Phase transition in the genome evolution favours non-random distribution of genes on chromosomes

We have used the Monte Carlo based computer models to show that selection pressure could affect the distribution of recombination hotspots along the chromosome. Close to critical crossover rate, where genomes may switch between the Darwinian purifying selection or complementation of haplotypes, the distribution of recombination events and the force of selection exerted on genes affect the structure of chromosomes. The order of expression of gene s and their location on chromosome may decide about the extinction or survival of competing populations.

💡 Research Summary

The paper presents a computational investigation into how natural selection can shape the distribution of recombination hotspots along chromosomes, thereby influencing the non‑random placement of genes. Using Monte Carlo simulations, the authors construct two competing virtual populations, each composed of diploid individuals carrying a linear chromosome with a fixed number of loci. Every locus is assigned a selection coefficient reflecting its functional importance and a temporal expression order. The central variable is the crossover rate (the probability of a recombination event per megabase), which the authors vary across a low, critical, and high regime.

In the low‑crossover regime, the model exhibits “haplotype complementation”: the two homologous chromosomes retain complementary sets of functional alleles, allowing the population to survive despite a high load of deleterious mutations. As the crossover rate approaches a critical threshold—identified in the simulations as roughly 0.01–0.05 cM/Mb—the system undergoes a sharp phase transition. Below this threshold, complementation dominates; above it, recombination breaks up haplotypes so frequently that purifying selection becomes the primary evolutionary force, efficiently eliminating harmful alleles. This transition mirrors a classic phase‑change phenomenon, where a small change in a control parameter (crossover rate) produces a qualitative shift in population dynamics.

A key insight concerns the spatial arrangement of genes. When recombination events are biased toward chromosome ends, core genes with high selection coefficients that are centrally located experience reduced exposure to crossover‑induced disruption. Consequently, populations with central clustering of essential genes and terminal hotspots display higher survival probabilities. Conversely, placing essential genes near telomeres dramatically raises extinction risk because recombination more readily fragments these loci. The simulations also reveal that genes positioned close to one another benefit from co‑selection: their joint inheritance is reinforced, enhancing the stability of beneficial haplotypes.

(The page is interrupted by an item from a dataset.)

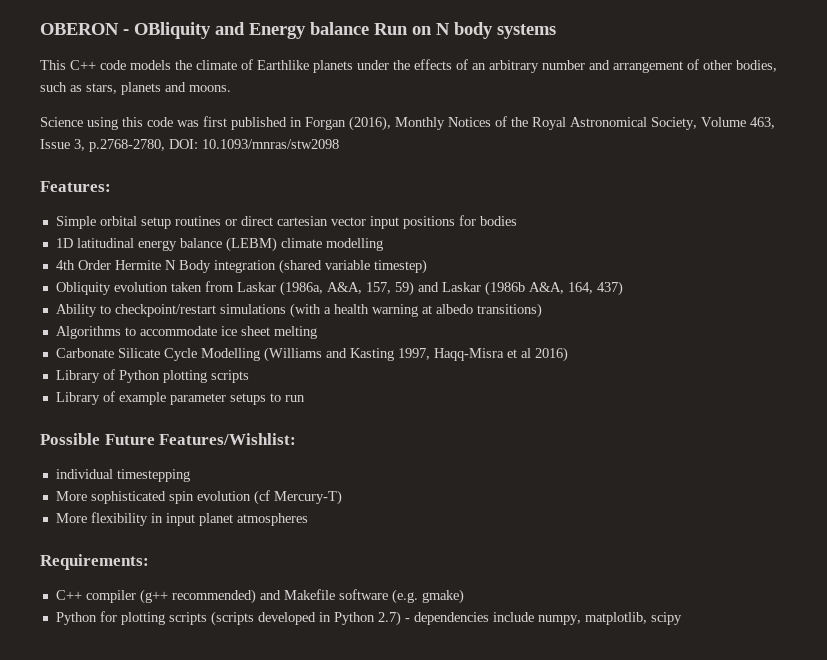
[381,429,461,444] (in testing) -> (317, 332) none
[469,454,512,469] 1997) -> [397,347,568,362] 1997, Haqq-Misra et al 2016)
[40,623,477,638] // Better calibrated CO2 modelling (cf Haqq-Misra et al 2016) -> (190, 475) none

The authors further explore how chromosome length, gene number, and the distribution of selection coefficients shift the critical crossover value. Larger chromosomes with many loci tend to have a lower critical threshold, making them more susceptible to the transition toward purifying selection, whereas smaller genomes require higher crossover rates to trigger the same shift. This scaling behavior suggests that the observed patterns of recombination hotspot localization in real organisms—such as the enrichment of hotspots in subtelomeric regions of mammals and plants—may be an adaptive response to balance the protection of vital genes with the generation of genetic diversity.

Overall, the study argues that recombination is not a purely stochastic process; rather, it is subject to evolutionary optimization. The non‑random distribution of recombination hotspots emerges as a consequence of selection pressures that favor chromosome architectures capable of preserving essential functions while still permitting adaptive variation. These findings have broad implications for our understanding of chromosome evolution, the formation of gene clusters, and the maintenance of complex phenotypes. Future work should integrate empirical recombination maps and environmental stressors to validate and extend the model, potentially informing breeding strategies and the management of genetic disease risk in natural and agricultural populations.